Frenois François, Moreau Maïté, O'Connor Jason, Lawson Marc, Micon Charlotte, Lestage Jacques, Kelley Keith W, Dantzer Robert, Castanon Nathalie
Integrative Immunology and Behavior Program, University of Illinois at Urbana-Champaign, 212 Edward R. Madigan Laboratory, 1201 West Gregory Drive, Urbana, IL 61801, USA.
Psychoneuroendocrinology. 2007 Jun;32(5):516-31. doi: 10.1016/j.psyneuen.2007.03.005. Epub 2007 May 4.
Proinflammatory cytokines induce both sickness behavior and depression, but their respective neurobiological correlates are still poorly understood. The aim of the present study was therefore to identify in mice the neural substrates of sickness and depressive-like behavior induced by lipopolysaccharide (LPS, 830 microg/kg, intraperitoneal). LPS-induced depressive-like behavior was dissociated from LPS-induced sickness by testing mice either at 6 h (at which time sickness was expected to be maximal) or at 24 h post-LPS (at which time sickness was expected to be minimal and not to bias the measurement of depressive-like behavior). Concurrently, the expression of acute and chronic cellular reactivity markers (c-Fos and FosB/DeltaFosB, respectively) was mapped by immunohistochemistry at these two time points. In comparison to saline, LPS decreased motor activity in a new cage at 6 h but not at 24 h. In contrast, the duration of immobility in the tail suspension test was increased at both 6 and 24 h. This dissociation between decreased motor activity and depressive-like behavior was confirmed at 24 h post-LPS in the forced swim test. LPS also decreased sucrose consumption at 24 and 48 h, despite normal food and water consumption by that time. At 24 h post-LPS, LPS-induced depressive-like behavior was associated with a delayed cellular activity (as assessed by FosB/DeltaFosB immunostaining) in specific brain structures, particularly within the extended amygdala, hippocampus and hypothalamus, whereas c-Fos labeling was markedly decreased by that time in all the brain areas at 6 h post-LPS. These results provide the first evidence in favor of a functional dissociation between the brain structures that underlie cytokine-induced sickness behavior and cytokine-induced depressive-like behavior, and provide important cues about the neuroanatomical brain circuits through which cytokines could have an impact on affect.

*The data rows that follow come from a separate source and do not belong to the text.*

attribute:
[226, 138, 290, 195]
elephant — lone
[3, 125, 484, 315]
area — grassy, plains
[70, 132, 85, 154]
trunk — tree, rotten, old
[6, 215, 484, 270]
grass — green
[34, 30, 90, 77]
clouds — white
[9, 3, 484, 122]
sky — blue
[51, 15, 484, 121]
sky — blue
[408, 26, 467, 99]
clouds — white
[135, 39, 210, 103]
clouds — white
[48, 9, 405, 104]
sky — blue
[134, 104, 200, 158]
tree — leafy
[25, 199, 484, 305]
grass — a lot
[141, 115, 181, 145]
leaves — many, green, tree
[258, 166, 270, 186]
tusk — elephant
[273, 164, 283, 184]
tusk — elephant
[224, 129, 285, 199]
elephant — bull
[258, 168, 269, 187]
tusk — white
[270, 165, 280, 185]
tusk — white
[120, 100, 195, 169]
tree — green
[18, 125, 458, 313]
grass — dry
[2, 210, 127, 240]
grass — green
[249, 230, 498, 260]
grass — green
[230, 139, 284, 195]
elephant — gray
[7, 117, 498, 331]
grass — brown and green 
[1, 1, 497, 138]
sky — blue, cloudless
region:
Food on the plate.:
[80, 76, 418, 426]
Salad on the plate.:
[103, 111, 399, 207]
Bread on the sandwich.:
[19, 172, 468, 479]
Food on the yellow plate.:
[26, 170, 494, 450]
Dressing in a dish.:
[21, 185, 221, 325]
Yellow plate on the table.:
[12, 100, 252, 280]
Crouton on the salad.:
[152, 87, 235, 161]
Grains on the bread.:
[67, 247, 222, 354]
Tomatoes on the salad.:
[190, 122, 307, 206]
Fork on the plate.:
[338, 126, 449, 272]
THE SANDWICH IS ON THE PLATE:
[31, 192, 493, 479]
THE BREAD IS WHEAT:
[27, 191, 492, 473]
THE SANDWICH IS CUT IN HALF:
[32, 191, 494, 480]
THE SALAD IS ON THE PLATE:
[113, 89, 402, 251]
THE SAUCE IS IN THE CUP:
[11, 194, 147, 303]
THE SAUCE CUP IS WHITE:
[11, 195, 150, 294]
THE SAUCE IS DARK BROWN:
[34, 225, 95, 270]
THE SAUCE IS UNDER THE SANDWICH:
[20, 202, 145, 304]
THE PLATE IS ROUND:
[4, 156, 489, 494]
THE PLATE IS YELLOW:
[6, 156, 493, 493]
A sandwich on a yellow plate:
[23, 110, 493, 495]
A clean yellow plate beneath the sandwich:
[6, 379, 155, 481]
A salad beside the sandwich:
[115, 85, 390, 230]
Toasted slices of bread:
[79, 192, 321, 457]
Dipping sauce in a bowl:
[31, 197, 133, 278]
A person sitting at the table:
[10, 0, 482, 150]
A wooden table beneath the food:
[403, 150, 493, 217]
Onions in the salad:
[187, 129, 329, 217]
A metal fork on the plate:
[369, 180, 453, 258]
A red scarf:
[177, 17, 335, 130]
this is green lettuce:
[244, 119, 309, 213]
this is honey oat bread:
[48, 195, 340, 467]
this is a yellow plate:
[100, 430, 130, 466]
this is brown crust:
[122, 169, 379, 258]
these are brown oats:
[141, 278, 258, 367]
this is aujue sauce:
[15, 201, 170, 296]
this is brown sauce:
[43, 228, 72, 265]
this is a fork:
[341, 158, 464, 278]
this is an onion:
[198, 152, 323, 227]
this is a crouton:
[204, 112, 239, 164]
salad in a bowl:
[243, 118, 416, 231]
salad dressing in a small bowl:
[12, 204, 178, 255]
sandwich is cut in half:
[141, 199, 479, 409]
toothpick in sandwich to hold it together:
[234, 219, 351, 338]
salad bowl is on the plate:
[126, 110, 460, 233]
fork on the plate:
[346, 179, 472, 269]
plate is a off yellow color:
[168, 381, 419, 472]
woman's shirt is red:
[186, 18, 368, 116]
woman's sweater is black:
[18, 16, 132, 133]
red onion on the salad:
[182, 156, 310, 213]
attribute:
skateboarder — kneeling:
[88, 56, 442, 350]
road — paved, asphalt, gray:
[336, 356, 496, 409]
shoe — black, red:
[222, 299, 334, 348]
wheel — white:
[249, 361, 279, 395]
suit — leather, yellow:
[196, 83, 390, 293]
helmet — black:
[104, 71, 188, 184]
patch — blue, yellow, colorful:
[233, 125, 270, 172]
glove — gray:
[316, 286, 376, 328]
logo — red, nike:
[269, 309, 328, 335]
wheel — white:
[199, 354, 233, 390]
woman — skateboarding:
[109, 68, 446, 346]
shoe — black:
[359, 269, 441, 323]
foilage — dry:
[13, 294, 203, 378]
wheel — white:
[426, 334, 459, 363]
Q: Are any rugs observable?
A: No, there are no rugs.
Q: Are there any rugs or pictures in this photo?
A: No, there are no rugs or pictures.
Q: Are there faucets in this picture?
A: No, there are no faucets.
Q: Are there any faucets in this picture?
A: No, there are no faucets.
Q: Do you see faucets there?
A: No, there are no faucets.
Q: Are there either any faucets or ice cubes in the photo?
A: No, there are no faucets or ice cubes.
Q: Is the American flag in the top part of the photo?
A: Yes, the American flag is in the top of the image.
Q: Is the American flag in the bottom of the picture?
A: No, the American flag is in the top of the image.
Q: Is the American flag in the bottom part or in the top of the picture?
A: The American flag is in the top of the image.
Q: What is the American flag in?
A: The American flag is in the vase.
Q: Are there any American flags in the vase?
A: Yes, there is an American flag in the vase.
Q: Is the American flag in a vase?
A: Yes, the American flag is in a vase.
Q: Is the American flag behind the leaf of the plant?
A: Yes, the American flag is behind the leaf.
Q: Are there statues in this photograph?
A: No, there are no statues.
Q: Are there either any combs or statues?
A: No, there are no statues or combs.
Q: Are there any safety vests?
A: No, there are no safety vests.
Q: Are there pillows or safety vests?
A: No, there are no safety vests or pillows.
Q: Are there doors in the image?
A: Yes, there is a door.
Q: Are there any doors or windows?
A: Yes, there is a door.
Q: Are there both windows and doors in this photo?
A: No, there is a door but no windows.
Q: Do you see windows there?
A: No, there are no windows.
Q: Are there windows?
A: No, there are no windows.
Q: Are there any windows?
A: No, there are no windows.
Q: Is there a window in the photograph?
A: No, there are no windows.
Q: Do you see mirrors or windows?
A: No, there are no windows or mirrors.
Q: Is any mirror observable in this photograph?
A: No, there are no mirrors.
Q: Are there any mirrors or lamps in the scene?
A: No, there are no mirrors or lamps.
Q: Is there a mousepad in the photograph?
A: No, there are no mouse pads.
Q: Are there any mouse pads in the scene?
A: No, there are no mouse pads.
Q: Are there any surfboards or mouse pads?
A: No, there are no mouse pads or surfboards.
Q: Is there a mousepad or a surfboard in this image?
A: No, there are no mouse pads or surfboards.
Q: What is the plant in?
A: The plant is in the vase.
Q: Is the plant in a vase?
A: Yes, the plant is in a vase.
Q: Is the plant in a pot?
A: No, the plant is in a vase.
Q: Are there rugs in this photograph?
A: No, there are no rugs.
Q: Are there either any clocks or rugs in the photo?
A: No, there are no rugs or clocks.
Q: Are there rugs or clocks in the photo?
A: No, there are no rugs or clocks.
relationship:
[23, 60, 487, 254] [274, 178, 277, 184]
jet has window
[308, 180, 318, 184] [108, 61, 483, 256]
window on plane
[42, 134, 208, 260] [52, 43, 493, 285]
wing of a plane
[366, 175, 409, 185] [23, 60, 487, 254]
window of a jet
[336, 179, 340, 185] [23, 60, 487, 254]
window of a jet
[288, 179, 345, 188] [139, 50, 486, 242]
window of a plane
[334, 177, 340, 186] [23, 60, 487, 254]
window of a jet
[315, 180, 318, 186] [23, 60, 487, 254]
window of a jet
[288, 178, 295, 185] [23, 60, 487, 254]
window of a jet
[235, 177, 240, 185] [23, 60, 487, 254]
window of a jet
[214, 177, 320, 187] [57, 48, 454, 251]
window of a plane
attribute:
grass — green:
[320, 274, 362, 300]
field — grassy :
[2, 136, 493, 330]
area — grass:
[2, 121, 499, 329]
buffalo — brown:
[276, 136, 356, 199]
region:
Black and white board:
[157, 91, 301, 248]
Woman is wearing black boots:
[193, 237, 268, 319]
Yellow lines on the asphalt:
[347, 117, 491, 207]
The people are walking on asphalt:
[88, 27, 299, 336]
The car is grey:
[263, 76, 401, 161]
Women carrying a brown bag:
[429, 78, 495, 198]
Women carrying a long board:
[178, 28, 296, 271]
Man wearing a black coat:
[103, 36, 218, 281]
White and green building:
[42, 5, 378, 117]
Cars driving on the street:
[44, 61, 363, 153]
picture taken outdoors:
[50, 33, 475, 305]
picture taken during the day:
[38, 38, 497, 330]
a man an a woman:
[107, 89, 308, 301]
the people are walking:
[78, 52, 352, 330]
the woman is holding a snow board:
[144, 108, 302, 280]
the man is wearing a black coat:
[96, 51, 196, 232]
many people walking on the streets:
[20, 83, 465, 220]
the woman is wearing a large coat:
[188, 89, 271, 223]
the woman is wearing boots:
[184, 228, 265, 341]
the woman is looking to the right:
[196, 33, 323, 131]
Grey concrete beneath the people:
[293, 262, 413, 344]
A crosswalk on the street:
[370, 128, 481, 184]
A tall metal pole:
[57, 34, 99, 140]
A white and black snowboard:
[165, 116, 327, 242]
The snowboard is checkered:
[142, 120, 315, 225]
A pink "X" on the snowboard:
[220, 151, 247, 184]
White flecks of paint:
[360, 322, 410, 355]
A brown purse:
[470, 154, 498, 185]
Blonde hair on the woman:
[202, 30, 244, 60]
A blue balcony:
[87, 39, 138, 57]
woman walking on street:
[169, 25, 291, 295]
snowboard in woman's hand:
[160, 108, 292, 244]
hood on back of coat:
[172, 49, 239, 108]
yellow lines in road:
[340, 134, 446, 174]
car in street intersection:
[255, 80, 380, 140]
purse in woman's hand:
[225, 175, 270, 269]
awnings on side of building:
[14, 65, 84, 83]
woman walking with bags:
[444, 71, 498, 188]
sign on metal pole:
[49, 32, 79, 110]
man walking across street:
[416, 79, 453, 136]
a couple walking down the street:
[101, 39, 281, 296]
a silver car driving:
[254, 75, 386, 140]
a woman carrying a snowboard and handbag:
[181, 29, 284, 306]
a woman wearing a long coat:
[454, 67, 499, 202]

促炎细胞因子可引发疾病行为和抑郁,但它们各自的神经生物学关联仍知之甚少。因此,本研究的目的是在小鼠中确定脂多糖(LPS,830微克/千克,腹腔注射)诱导的疾病行为和抑郁样行为的神经基质。通过在LPS注射后6小时(此时预计疾病症状最为严重)或24小时(此时预计疾病症状最轻且不会影响抑郁样行为的测量)对小鼠进行测试,将LPS诱导的抑郁样行为与LPS诱导的疾病行为区分开来。同时,在这两个时间点通过免疫组织化学绘制急性和慢性细胞反应性标志物(分别为c-Fos和FosB/ΔFosB)的表达情况。与生理盐水相比,LPS在6小时时降低了小鼠在新笼子中的运动活性,但在24小时时没有。相反,在6小时和24小时时,悬尾试验中的不动时间均增加。在强迫游泳试验中,LPS注射后24小时证实了运动活性降低与抑郁样行为之间的这种分离。尽管此时食物和水消耗正常,但LPS在24小时和48小时时也降低了蔗糖消耗。在LPS注射后24小时,LPS诱导的抑郁样行为与特定脑结构中延迟的细胞活性(通过FosB/ΔFosB免疫染色评估)相关,特别是在扩展杏仁核、海马体和下丘脑内,而在LPS注射后6小时时,所有脑区的c-Fos标记均明显降低。这些结果首次证明了细胞因子诱导的疾病行为和细胞因子诱导的抑郁样行为背后的脑结构之间存在功能分离,并提供了有关细胞因子可能影响情感的神经解剖学脑回路的重要线索。